# TO DO:
Only lines holding the word "multiple" should be copied from the material.

● ● ● ● ● ● ●

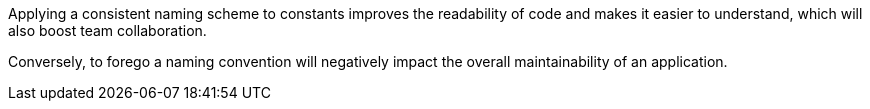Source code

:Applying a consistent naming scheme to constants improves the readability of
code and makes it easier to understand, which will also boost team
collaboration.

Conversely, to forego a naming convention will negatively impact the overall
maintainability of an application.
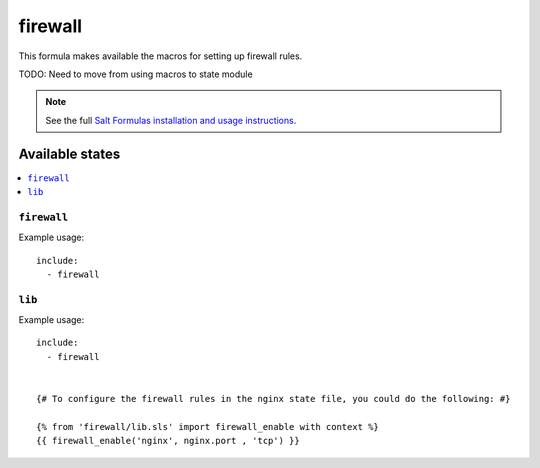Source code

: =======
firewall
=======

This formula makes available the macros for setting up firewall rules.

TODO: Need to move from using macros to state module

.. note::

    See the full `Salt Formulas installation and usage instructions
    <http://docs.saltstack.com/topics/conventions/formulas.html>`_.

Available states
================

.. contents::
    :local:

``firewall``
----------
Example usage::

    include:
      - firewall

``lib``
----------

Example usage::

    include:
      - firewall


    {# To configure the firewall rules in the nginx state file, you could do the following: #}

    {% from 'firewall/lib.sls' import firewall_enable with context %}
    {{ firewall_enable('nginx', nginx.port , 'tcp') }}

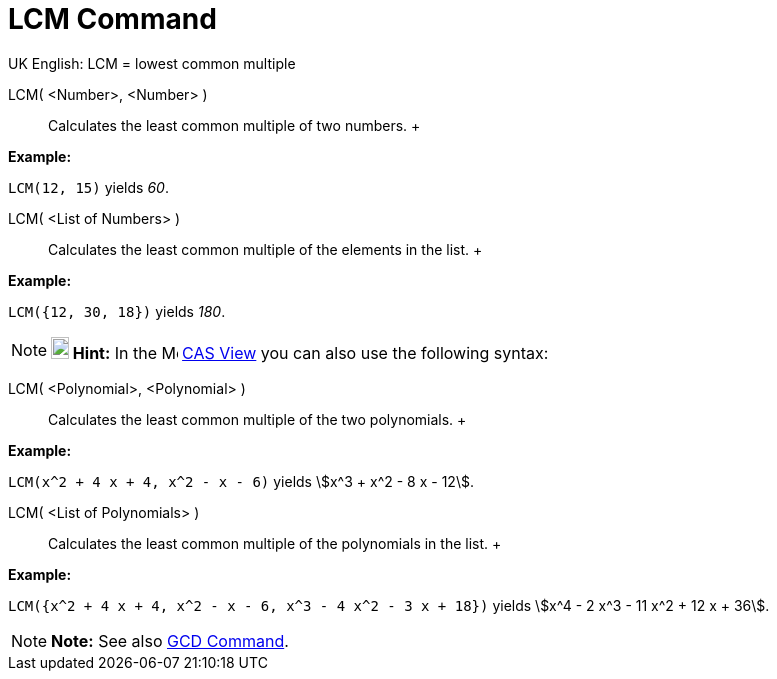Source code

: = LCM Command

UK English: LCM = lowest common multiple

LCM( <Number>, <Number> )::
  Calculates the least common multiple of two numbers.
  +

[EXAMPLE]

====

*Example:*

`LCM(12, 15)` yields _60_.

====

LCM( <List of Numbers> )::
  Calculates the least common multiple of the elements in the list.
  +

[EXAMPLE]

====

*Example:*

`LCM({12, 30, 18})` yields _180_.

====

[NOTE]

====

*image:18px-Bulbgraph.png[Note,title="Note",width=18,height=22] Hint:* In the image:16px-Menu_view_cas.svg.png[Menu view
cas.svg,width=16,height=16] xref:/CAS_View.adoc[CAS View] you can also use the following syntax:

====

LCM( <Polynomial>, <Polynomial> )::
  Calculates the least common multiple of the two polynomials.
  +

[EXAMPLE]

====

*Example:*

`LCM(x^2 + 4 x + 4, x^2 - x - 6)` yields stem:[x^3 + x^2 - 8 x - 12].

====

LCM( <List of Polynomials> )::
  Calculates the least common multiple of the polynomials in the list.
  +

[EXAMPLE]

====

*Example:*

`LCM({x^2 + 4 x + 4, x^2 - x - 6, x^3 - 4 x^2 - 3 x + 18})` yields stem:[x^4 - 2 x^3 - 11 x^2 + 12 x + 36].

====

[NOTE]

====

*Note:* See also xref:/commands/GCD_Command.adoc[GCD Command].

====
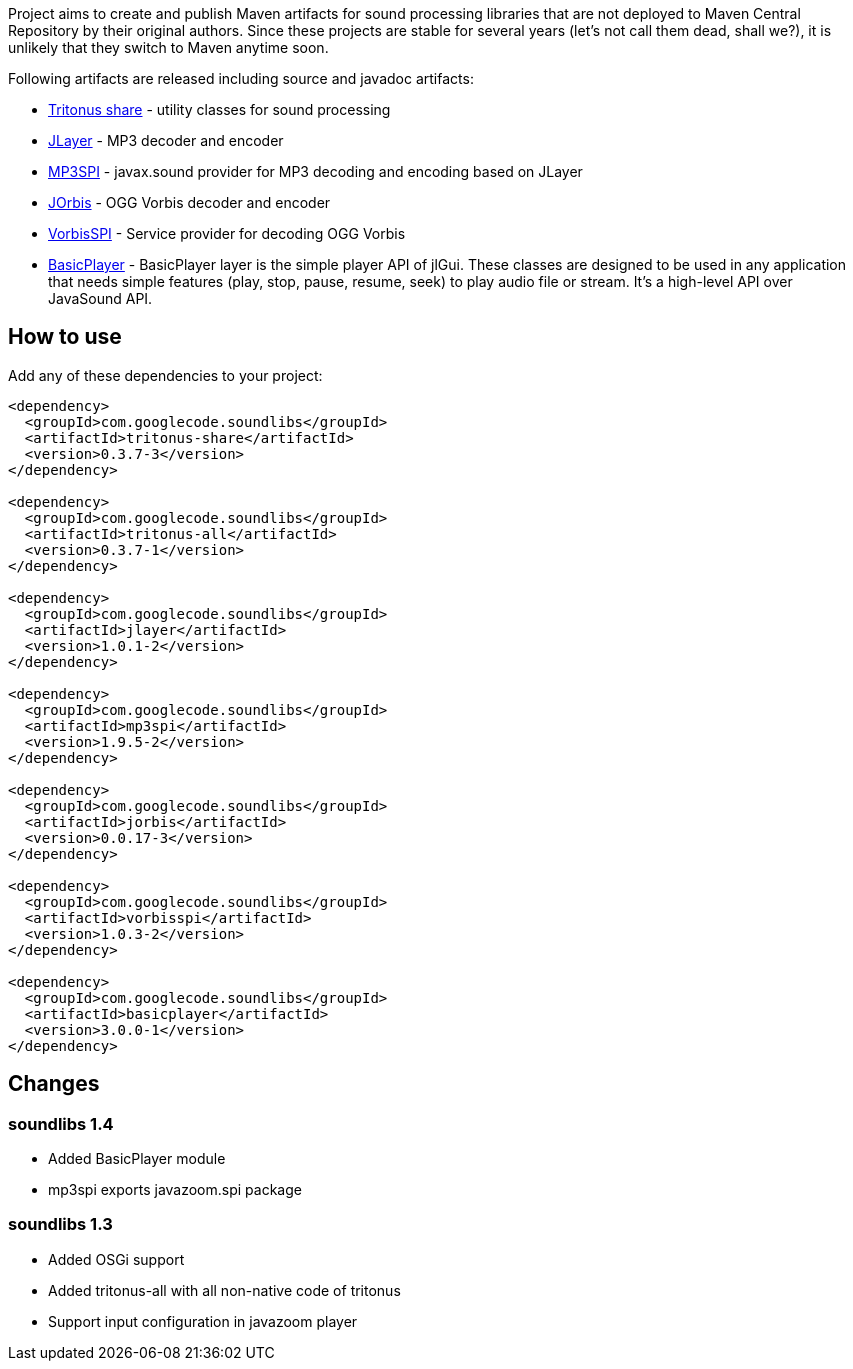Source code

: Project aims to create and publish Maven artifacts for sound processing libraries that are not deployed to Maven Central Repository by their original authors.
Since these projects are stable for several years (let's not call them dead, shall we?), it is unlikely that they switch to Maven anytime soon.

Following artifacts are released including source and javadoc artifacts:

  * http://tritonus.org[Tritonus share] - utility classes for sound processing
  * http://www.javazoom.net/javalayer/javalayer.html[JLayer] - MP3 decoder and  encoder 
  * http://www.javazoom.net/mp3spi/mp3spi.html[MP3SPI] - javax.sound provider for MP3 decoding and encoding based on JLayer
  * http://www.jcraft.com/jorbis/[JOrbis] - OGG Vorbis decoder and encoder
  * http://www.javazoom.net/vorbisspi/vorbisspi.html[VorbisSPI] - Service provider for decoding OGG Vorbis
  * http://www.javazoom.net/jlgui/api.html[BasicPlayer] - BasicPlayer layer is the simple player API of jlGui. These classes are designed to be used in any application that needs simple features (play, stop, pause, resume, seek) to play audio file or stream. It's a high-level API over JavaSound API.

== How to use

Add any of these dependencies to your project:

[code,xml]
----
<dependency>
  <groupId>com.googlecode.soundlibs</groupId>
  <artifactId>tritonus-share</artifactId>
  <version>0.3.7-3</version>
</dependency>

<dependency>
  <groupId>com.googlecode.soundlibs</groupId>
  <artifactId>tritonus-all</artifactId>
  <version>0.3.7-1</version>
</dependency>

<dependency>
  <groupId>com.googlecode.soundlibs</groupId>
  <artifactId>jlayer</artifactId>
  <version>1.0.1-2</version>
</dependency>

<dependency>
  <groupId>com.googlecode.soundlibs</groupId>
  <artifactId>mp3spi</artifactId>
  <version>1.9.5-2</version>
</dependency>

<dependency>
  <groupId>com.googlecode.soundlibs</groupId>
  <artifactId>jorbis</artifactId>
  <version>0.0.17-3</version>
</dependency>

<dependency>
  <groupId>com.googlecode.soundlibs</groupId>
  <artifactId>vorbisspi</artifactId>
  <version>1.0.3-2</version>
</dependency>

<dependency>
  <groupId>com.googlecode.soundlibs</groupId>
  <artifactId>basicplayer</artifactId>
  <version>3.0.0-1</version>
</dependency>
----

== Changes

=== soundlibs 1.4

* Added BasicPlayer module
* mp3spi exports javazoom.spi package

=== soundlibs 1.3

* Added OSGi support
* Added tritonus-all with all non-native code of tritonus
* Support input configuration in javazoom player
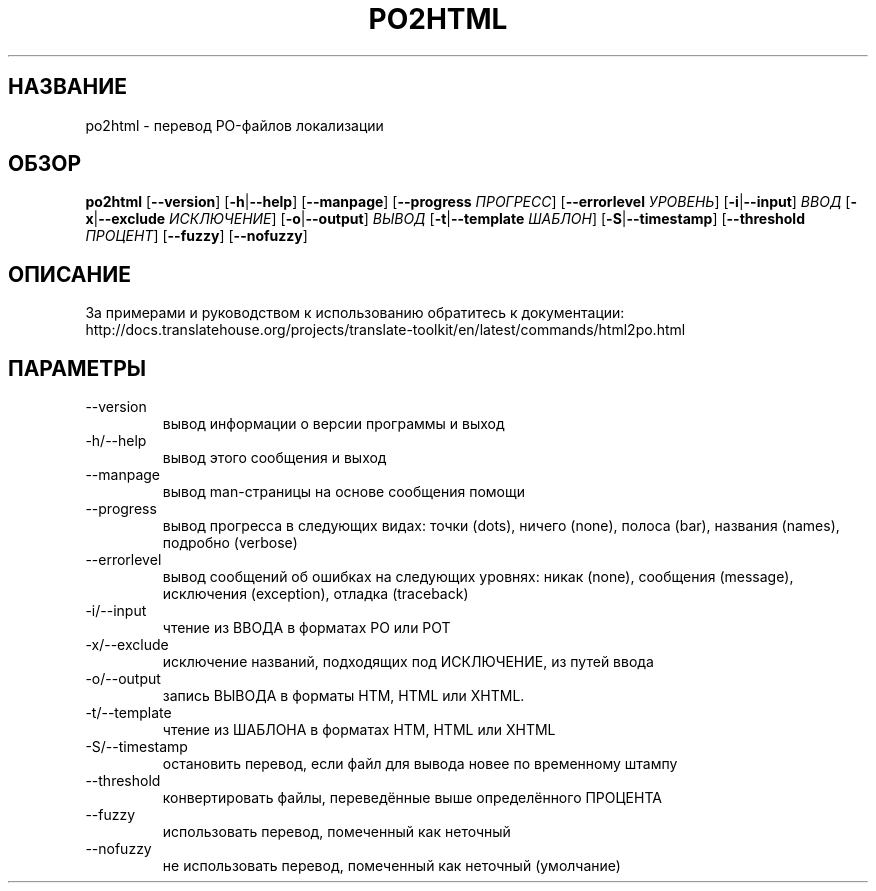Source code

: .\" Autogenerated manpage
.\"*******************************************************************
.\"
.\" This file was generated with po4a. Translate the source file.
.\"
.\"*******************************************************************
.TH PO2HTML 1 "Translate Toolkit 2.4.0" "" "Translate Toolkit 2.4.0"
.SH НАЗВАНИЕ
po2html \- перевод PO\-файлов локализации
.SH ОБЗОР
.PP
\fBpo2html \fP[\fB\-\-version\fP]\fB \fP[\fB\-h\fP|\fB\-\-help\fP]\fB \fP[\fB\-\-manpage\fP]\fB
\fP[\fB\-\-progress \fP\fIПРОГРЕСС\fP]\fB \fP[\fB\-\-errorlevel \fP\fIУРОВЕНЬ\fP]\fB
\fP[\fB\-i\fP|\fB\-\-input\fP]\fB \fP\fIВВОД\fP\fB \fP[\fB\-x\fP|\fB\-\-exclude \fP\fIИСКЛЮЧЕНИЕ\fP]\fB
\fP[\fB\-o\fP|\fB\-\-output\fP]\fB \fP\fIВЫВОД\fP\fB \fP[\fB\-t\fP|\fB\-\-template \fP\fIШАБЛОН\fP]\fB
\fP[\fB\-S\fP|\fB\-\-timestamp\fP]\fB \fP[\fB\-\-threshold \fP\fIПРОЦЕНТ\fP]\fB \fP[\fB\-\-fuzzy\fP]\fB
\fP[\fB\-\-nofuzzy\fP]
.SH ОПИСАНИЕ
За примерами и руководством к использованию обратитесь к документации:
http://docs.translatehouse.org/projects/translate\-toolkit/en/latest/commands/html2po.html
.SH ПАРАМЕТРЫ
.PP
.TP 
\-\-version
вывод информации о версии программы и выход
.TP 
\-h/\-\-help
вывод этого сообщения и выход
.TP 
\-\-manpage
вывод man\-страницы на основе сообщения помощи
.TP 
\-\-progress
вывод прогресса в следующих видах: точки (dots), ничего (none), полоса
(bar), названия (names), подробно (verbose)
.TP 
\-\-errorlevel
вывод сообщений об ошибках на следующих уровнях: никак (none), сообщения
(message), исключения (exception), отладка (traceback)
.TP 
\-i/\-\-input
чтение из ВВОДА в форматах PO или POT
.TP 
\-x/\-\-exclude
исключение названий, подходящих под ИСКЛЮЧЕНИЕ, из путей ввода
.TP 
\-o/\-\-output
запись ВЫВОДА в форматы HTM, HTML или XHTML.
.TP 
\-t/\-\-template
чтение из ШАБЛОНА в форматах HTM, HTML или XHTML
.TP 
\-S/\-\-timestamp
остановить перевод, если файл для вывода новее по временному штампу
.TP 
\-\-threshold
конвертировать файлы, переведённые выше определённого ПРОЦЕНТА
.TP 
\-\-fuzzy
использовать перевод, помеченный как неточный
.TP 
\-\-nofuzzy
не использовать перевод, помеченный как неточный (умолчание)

● ● ● ● ● ● ●

# SOLUTION TO THIS EXERCISE:
UK English: LCM = lowest common multiple
  Calculates the least common multiple of two numbers.
  Calculates the least common multiple of the elements in the list.
  Calculates the least common multiple of the two polynomials.
  Calculates the least common multiple of the polynomials in the list.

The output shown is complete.